What needs to be done: The records below must be output exactly, without pictures.
------ Material provided
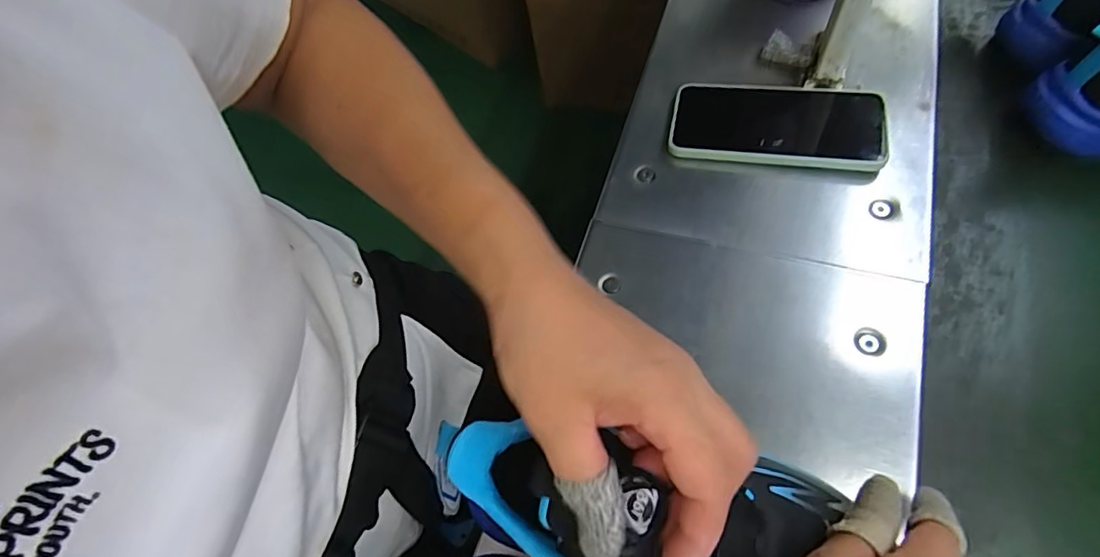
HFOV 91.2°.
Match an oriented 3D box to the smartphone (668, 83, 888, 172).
[{"bbox_3d":[0.181,-0.125,0.436,0.158,0.012,0.081,7,60,12],"label":"smartphone"}]

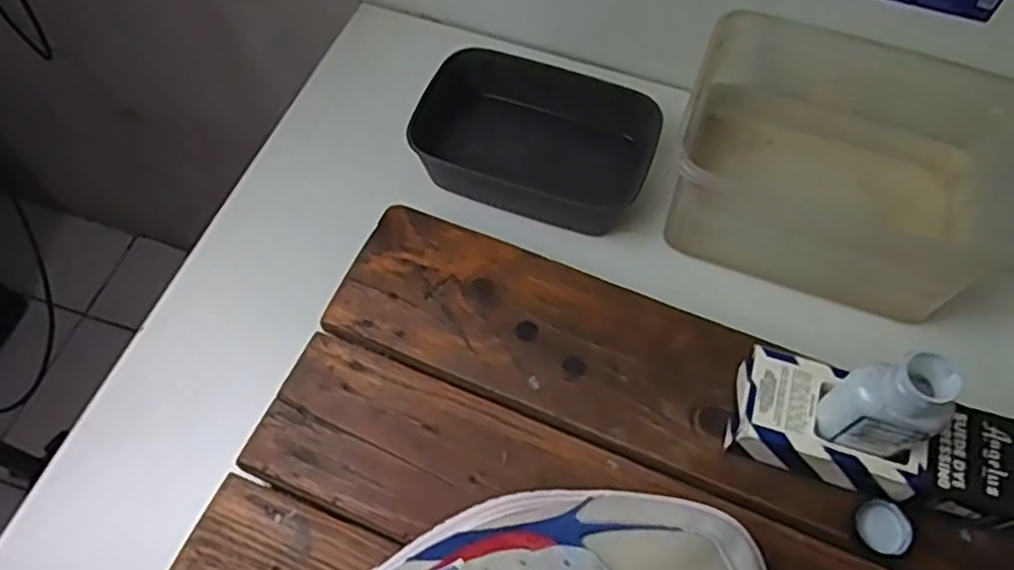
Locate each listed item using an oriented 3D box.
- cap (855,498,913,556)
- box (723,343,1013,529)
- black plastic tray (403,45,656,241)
[{"bbox_3d":[0.200,0.129,0.386,0.023,0.011,0.028,-11,63,-8],"label":"cap"},{"bbox_3d":[0.199,0.084,0.394,0.156,0.038,0.057,17,63,7],"label":"box"},{"bbox_3d":[0.020,-0.105,0.541,0.173,0.055,0.109,16,63,6],"label":"black plastic tray"}]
------------
Solution for this problem:
HFOV 91.2°.
Match an oriented 3D box to the smartphone (668, 83, 888, 172).
[{"bbox_3d":[0.181,-0.125,0.436,0.158,0.012,0.081,7,60,12],"label":"smartphone"}]

Locate each listed item using an oriented 3D box.
- cap (855,498,913,556)
- box (723,343,1013,529)
- black plastic tray (403,45,656,241)
[{"bbox_3d":[0.200,0.129,0.386,0.023,0.011,0.028,-11,63,-8],"label":"cap"},{"bbox_3d":[0.199,0.084,0.394,0.156,0.038,0.057,17,63,7],"label":"box"},{"bbox_3d":[0.020,-0.105,0.541,0.173,0.055,0.109,16,63,6],"label":"black plastic tray"}]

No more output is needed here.